>>>

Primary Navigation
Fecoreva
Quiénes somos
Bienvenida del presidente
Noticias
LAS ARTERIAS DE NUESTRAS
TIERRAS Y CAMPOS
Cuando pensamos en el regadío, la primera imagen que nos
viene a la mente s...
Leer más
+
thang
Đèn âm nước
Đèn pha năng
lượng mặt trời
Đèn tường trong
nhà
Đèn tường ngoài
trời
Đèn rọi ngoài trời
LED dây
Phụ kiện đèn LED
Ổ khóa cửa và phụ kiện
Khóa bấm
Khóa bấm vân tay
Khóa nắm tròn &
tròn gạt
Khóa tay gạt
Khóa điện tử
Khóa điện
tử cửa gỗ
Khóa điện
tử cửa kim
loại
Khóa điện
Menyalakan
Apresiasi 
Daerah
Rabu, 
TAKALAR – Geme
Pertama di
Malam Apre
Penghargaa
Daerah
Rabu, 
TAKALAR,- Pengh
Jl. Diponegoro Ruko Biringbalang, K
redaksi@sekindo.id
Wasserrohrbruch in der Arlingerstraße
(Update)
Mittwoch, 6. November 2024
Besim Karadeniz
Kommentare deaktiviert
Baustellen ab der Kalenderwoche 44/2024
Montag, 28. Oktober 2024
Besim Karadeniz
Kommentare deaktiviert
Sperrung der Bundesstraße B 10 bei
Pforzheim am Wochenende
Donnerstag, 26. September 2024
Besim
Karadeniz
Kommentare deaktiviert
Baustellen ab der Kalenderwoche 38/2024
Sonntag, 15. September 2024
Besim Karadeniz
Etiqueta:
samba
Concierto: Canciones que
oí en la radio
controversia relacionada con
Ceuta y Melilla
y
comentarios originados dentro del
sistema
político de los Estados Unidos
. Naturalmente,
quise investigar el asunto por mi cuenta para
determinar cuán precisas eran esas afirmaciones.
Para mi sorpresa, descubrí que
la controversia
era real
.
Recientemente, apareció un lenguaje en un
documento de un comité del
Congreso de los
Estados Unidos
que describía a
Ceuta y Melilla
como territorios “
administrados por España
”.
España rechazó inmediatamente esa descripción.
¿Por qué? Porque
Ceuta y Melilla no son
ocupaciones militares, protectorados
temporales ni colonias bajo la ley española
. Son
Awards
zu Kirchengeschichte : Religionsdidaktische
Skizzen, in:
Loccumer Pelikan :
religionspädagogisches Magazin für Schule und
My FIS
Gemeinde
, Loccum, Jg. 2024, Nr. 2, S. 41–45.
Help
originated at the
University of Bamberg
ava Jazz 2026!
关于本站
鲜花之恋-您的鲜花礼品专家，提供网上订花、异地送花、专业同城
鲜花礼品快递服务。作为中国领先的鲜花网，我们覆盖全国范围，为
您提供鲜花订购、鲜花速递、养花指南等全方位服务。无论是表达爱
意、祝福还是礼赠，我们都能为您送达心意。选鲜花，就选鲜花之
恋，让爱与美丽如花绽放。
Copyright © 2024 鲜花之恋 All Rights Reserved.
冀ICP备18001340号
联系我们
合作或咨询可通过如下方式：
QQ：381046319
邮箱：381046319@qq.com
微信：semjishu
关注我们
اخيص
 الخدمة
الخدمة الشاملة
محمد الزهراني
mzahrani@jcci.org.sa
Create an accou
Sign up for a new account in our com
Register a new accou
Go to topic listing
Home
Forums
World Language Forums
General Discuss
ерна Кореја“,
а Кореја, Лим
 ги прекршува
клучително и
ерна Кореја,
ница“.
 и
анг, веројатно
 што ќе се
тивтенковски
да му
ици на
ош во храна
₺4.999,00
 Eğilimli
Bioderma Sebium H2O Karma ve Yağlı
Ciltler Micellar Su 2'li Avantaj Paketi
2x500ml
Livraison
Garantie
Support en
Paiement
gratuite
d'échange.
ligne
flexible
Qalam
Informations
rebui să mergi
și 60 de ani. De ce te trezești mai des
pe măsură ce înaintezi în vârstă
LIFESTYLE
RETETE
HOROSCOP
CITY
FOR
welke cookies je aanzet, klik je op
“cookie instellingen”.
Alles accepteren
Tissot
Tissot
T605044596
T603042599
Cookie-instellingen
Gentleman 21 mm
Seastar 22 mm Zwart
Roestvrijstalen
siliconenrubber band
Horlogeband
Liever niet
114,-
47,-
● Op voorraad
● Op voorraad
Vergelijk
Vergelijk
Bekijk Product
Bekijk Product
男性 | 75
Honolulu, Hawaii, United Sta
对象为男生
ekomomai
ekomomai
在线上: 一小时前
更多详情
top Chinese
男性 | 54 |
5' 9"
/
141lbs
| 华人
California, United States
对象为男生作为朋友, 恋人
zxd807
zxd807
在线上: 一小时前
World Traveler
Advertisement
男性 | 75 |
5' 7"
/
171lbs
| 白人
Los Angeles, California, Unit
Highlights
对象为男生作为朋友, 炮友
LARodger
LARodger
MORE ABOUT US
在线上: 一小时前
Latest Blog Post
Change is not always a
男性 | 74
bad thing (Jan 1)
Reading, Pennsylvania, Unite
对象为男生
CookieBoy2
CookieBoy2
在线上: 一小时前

<<<

The goal is a faithful transcription of every entry above.

» SOLUTION FOR THIS PROBLEM
Primary Navigation
Fecoreva
Quiénes somos
Bienvenida del presidente
Noticias
LAS ARTERIAS DE NUESTRAS
TIERRAS Y CAMPOS
Cuando pensamos en el regadío, la primera imagen que nos
viene a la mente s...
Leer más
+
thang
Đèn âm nước
Đèn pha năng
lượng mặt trời
Đèn tường trong
nhà
Đèn tường ngoài
trời
Đèn rọi ngoài trời
LED dây
Phụ kiện đèn LED
Ổ khóa cửa và phụ kiện
Khóa bấm
Khóa bấm vân tay
Khóa nắm tròn &
tròn gạt
Khóa tay gạt
Khóa điện tử
Khóa điện
tử cửa gỗ
Khóa điện
tử cửa kim
loại
Khóa điện
Menyalakan
Apresiasi 
Daerah
Rabu, 
TAKALAR – Geme
Pertama di
Malam Apre
Penghargaa
Daerah
Rabu, 
TAKALAR,- Pengh
Jl. Diponegoro Ruko Biringbalang, K
redaksi@sekindo.id
Wasserrohrbruch in der Arlingerstraße
(Update)
Mittwoch, 6. November 2024
Besim Karadeniz
Kommentare deaktiviert
Baustellen ab der Kalenderwoche 44/2024
Montag, 28. Oktober 2024
Besim Karadeniz
Kommentare deaktiviert
Sperrung der Bundesstraße B 10 bei
Pforzheim am Wochenende
Donnerstag, 26. September 2024
Besim
Karadeniz
Kommentare deaktiviert
Baustellen ab der Kalenderwoche 38/2024
Sonntag, 15. September 2024
Besim Karadeniz
Etiqueta:
samba
Concierto: Canciones que
oí en la radio
controversia relacionada con
Ceuta y Melilla
y
comentarios originados dentro del
sistema
político de los Estados Unidos
. Naturalmente,
quise investigar el asunto por mi cuenta para
determinar cuán precisas eran esas afirmaciones.
Para mi sorpresa, descubrí que
la controversia
era real
.
Recientemente, apareció un lenguaje en un
documento de un comité del
Congreso de los
Estados Unidos
que describía a
Ceuta y Melilla
como territorios “
administrados por España
”.
España rechazó inmediatamente esa descripción.
¿Por qué? Porque
Ceuta y Melilla no son
ocupaciones militares, protectorados
temporales ni colonias bajo la ley española
. Son
Awards
zu Kirchengeschichte : Religionsdidaktische
Skizzen, in:
Loccumer Pelikan :
religionspädagogisches Magazin für Schule und
My FIS
Gemeinde
, Loccum, Jg. 2024, Nr. 2, S. 41–45.
Help
originated at the
University of Bamberg
ava Jazz 2026!
关于本站
鲜花之恋-您的鲜花礼品专家，提供网上订花、异地送花、专业同城
鲜花礼品快递服务。作为中国领先的鲜花网，我们覆盖全国范围，为
您提供鲜花订购、鲜花速递、养花指南等全方位服务。无论是表达爱
意、祝福还是礼赠，我们都能为您送达心意。选鲜花，就选鲜花之
恋，让爱与美丽如花绽放。
Copyright © 2024 鲜花之恋 All Rights Reserved.
冀ICP备18001340号
联系我们
合作或咨询可通过如下方式：
QQ：381046319
邮箱：381046319@qq.com
微信：semjishu
关注我们
اخيص
 الخدمة
الخدمة الشاملة
محمد الزهراني
mzahrani@jcci.org.sa
Create an accou
Sign up for a new account in our com
Register a new accou
Go to topic listing
Home
Forums
World Language Forums
General Discuss
ерна Кореја“,
а Кореја, Лим
 ги прекршува
клучително и
ерна Кореја,
ница“.
 и
анг, веројатно
 што ќе се
тивтенковски
да му
ици на
ош во храна
₺4.999,00
 Eğilimli
Bioderma Sebium H2O Karma ve Yağlı
Ciltler Micellar Su 2'li Avantaj Paketi
2x500ml
Livraison
Garantie
Support en
Paiement
gratuite
d'échange.
ligne
flexible
Qalam
Informations
rebui să mergi
și 60 de ani. De ce te trezești mai des
pe măsură ce înaintezi în vârstă
LIFESTYLE
RETETE
HOROSCOP
CITY
FOR
welke cookies je aanzet, klik je op
“cookie instellingen”.
Alles accepteren
Tissot
Tissot
T605044596
T603042599
Cookie-instellingen
Gentleman 21 mm
Seastar 22 mm Zwart
Roestvrijstalen
siliconenrubber band
Horlogeband
Liever niet
114,-
47,-
● Op voorraad
● Op voorraad
Vergelijk
Vergelijk
Bekijk Product
Bekijk Product
男性 | 75
Honolulu, Hawaii, United Sta
对象为男生
ekomomai
ekomomai
在线上: 一小时前
更多详情
top Chinese
男性 | 54 |
5' 9"
/
141lbs
| 华人
California, United States
对象为男生作为朋友, 恋人
zxd807
zxd807
在线上: 一小时前
World Traveler
Advertisement
男性 | 75 |
5' 7"
/
171lbs
| 白人
Los Angeles, California, Unit
Highlights
对象为男生作为朋友, 炮友
LARodger
LARodger
MORE ABOUT US
在线上: 一小时前
Latest Blog Post
Change is not always a
男性 | 74
bad thing (Jan 1)
Reading, Pennsylvania, Unite
对象为男生
CookieBoy2
CookieBoy2
在线上: 一小时前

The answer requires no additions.